There’s also no mention of:
- Forensic financial analysis for blockchain
- Mandatory collaboration with the Financial Intelligence Unit
- Detection of local Conti or LockBit nodes
The plan outlines the threats, but ignores who’s actually behind them in Mexico.
The Private Supply Chain: A Huge Blind Spot
Over half of Mexico’s serious incidents last year were attacks on private critical infrastructure, especially in:
- Manufacturing
- Healthcare
- Retail
- Energy
- Logistics
- Transportation
Yet the plan fails to propose:
- Minimum security standards for vendors
- Regulation for essential private services
- Obligations for hospitals or industrial plants
- Third-party audits
- Hardware/software supply chain controls
In a country where the economy depends heavily on the private sector, ignoring it is a costly mistake.
Similar titles: Is the Mexican Government Being Hacked by Its Own Employees?
Deepfakes, Scams, and Massive Fraud: Completely Ignored
While Mexico faces:
- Waves of WhatsApp scams
- AI-generated impersonations
- Automated extortion
- Large-scale social engineering
- Massive identity theft
- Constant data leaks
The plan does not include:
- Deepfake mitigation strategies
- National systems to combat digital scams
- Identity verification mechanisms
- Standard protocols for data breaches
It’s like writing a city’s security plan without ever mentioning street crime.

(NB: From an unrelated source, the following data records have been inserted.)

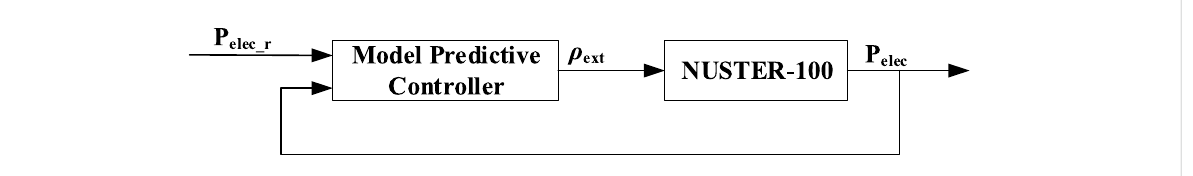
FIGURE 6 NUSTER-100 electric power control system.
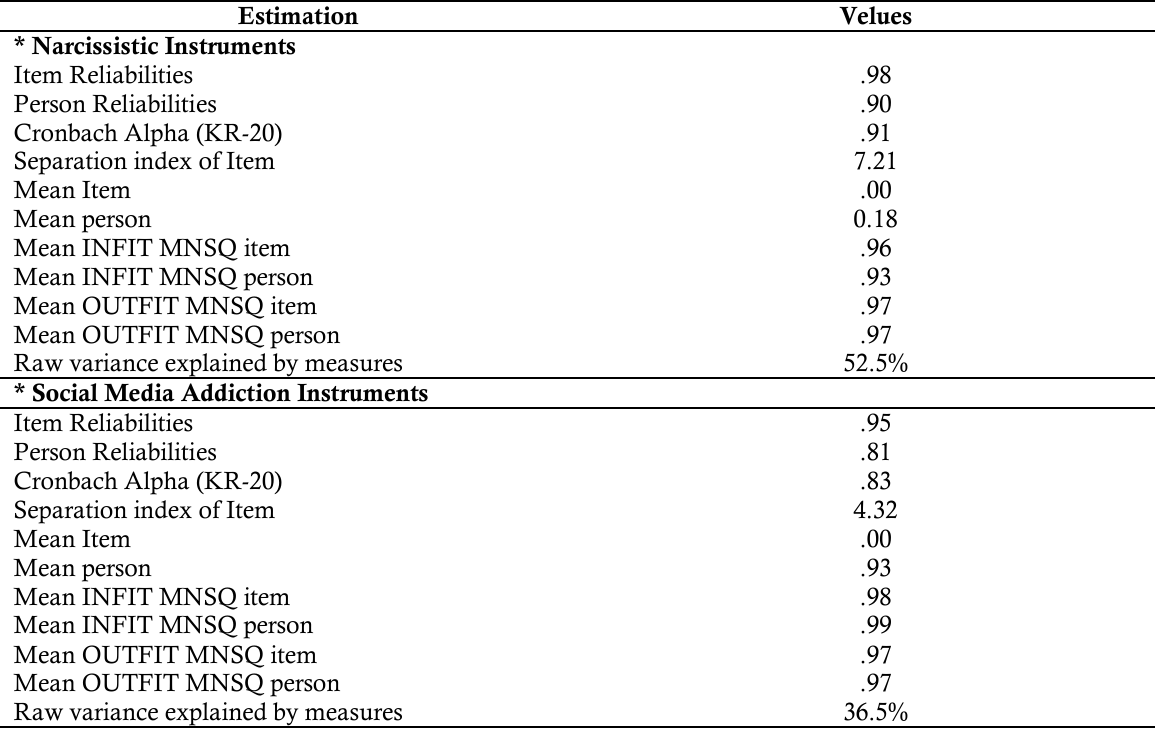
Table 2 . Narcissistic Instrument Quality (22 items) and Social Media Addiction (17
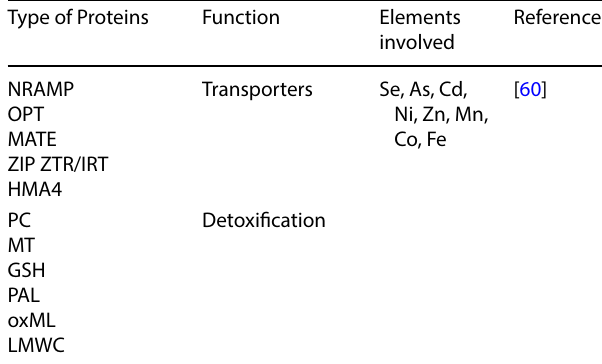
Table 1 Proteins involved in heavy metal tolerance and resistance in plants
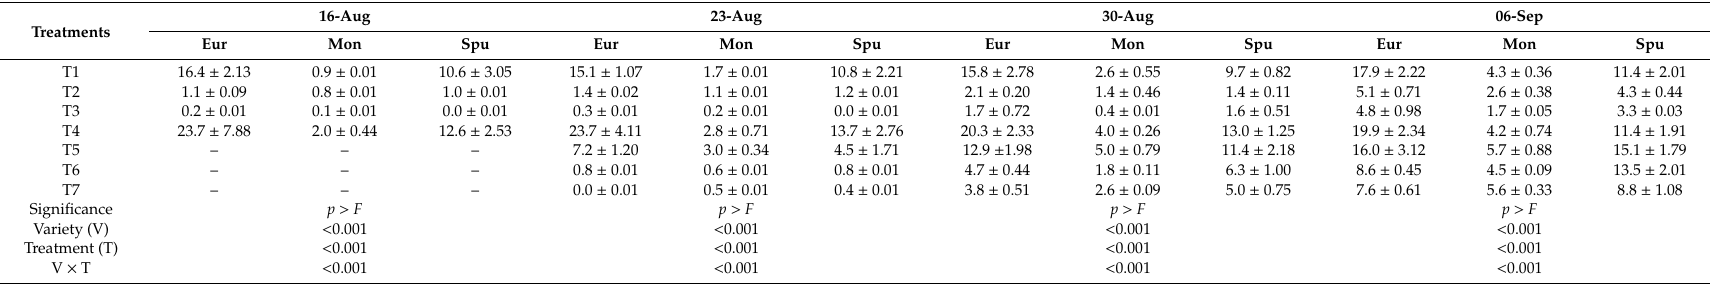
Table 5. Average ( ± standard error) length of the longest sprout (mm) of three varieties (Europa, Monalisa, Spunta) subjected to seven dormancy-breaking treatments applied during pre-planting storage condition (Experiment 1).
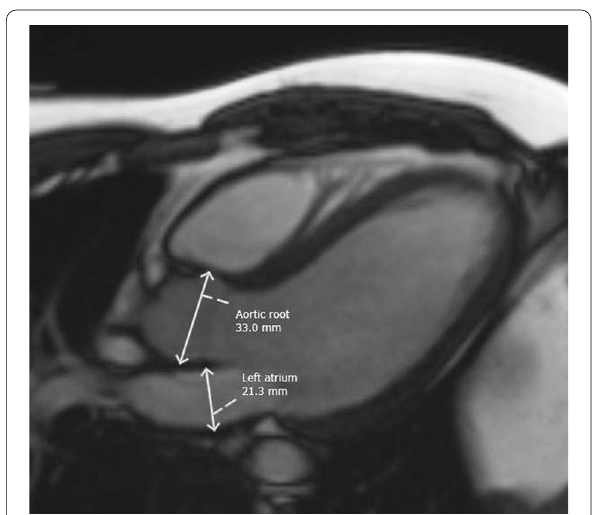
Fig. 2 The method of measuring LA and Ao in a 3-chamber CMR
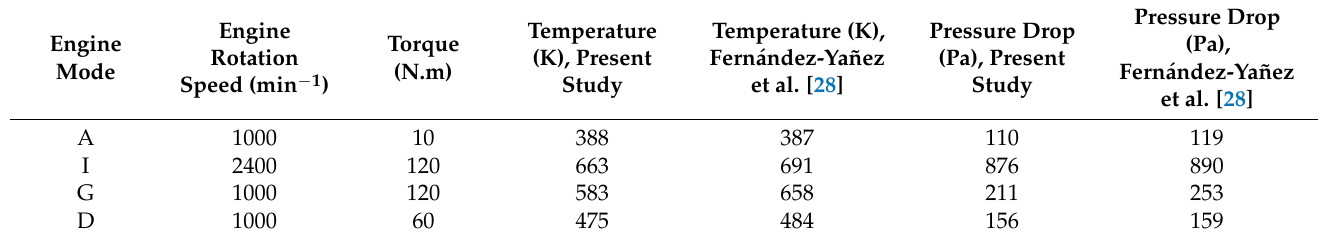
Table 2. Validation of the simulation data obtained by the present TEG model and that by Fern á ndez- Yañez et al.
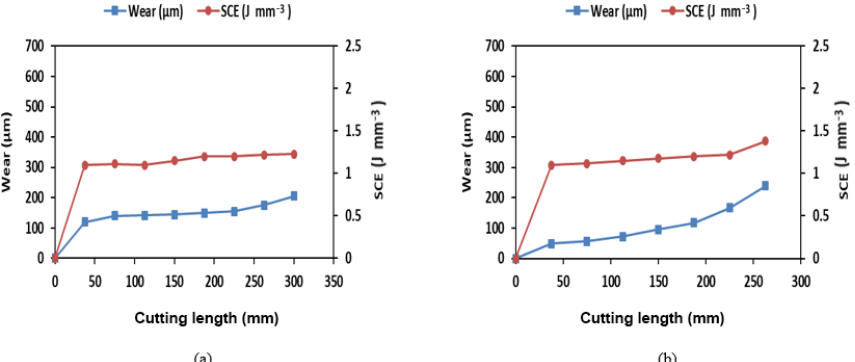
Figure 7. Variation in the SCE due to increase in the wear at different cutting lengths for (low wear region conditions); (a) Condition 6 ( V = 50mmin − 1 , f = 0 . 12mm per rev), (b) Condition 7 ( V = 45mmin − 1 , f = 0 . 24mm per rev).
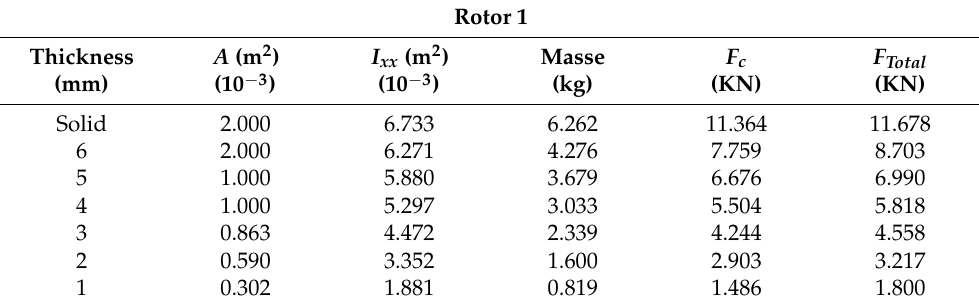
Table 4. Displacements and maximum stresses for different values of the thickness and mass of the rotor blade 1.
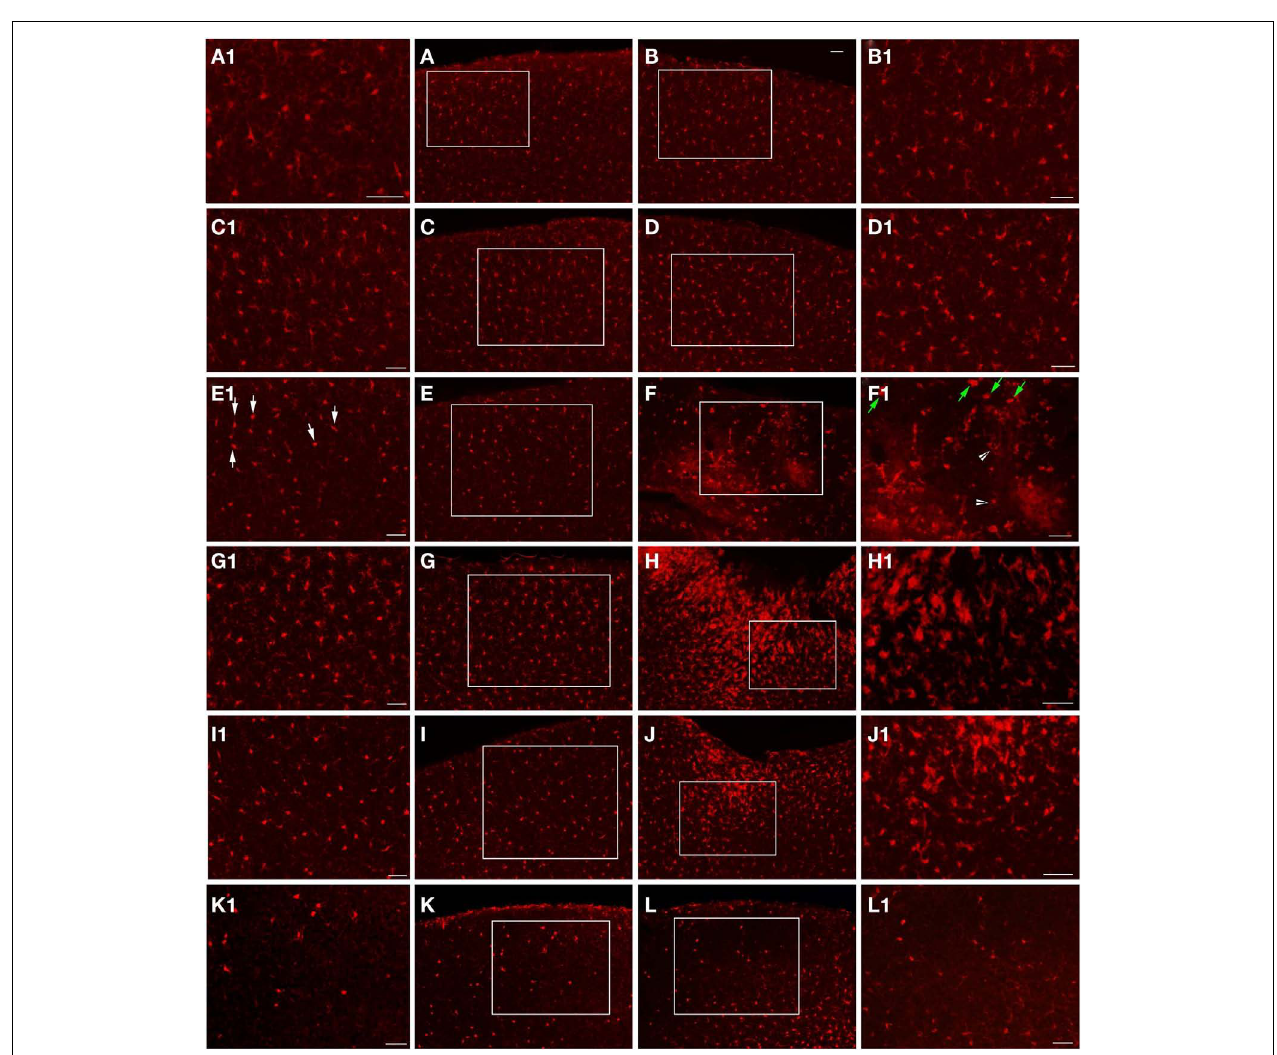
post-FPI (G,H) , microglial activation is increased in the contralateral hemisphere (G) relative to 1-day post-FPI. In the peri-lesion region (H) ,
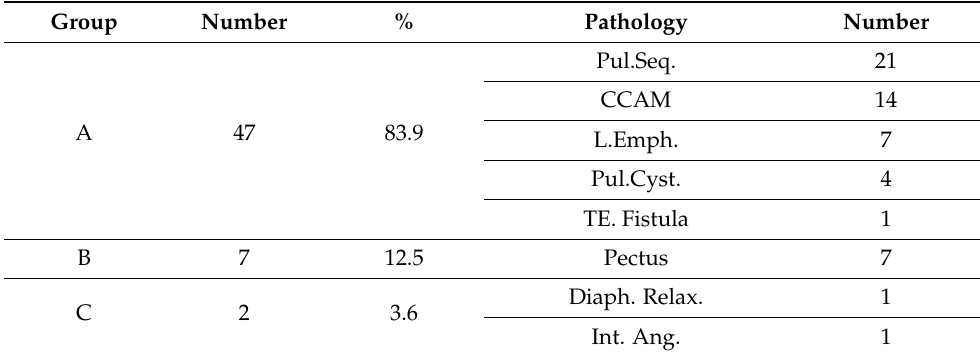
Table 1. Disease division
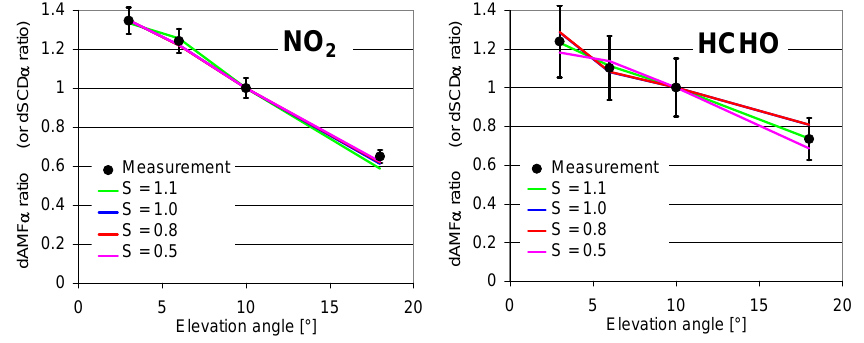
Fig. 7. Comparison of measured ratios of the NO 2 and HCHO dSCD α (or dAMF α ) relative to the 10 ◦ elevation (black dots) to the respective results of the forward model (coloured lines) for the southern telescope (19 September 2003, 08:00). The different colours indicate fit results for different profile shapes. The error bars indicate the errors of the spectral analysis.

A Solid Diagnosis… With Zero Execution Capacity
Ironically, the document does a great job at diagnosing the problem. The issue isn’t the analysis.
The problem is that the proposed solutions are:
- Generic
- Bureaucratic
- Operationally weak
It’s a plan that sounds good, but won’t work.
Technically competent, but strategically hollow.
Ambitious on the outside, empty on the inside.
Spreading it as a “great step forward” creates false confidence—something Mexico simply cannot afford.
Conclusion: Mexico Doesn’t Need Another Pretty PDF. It Needs Immediate Action.
The National Cybersecurity Plan 2025–2030 could have been a turning point. A real foundation for national digital defense.
But without:
- Budget
- Clear ownership
- Timelines
- Real strategies
- Acknowledgment of the actual threat actors
The plan is just decorative.
Unless it’s rebuilt from scratch, it will remain a shiny illusion in a country that’s losing ground in the digital battle every day.
We can’t afford to keep improvising when we’re the target of thousands of attacks every second.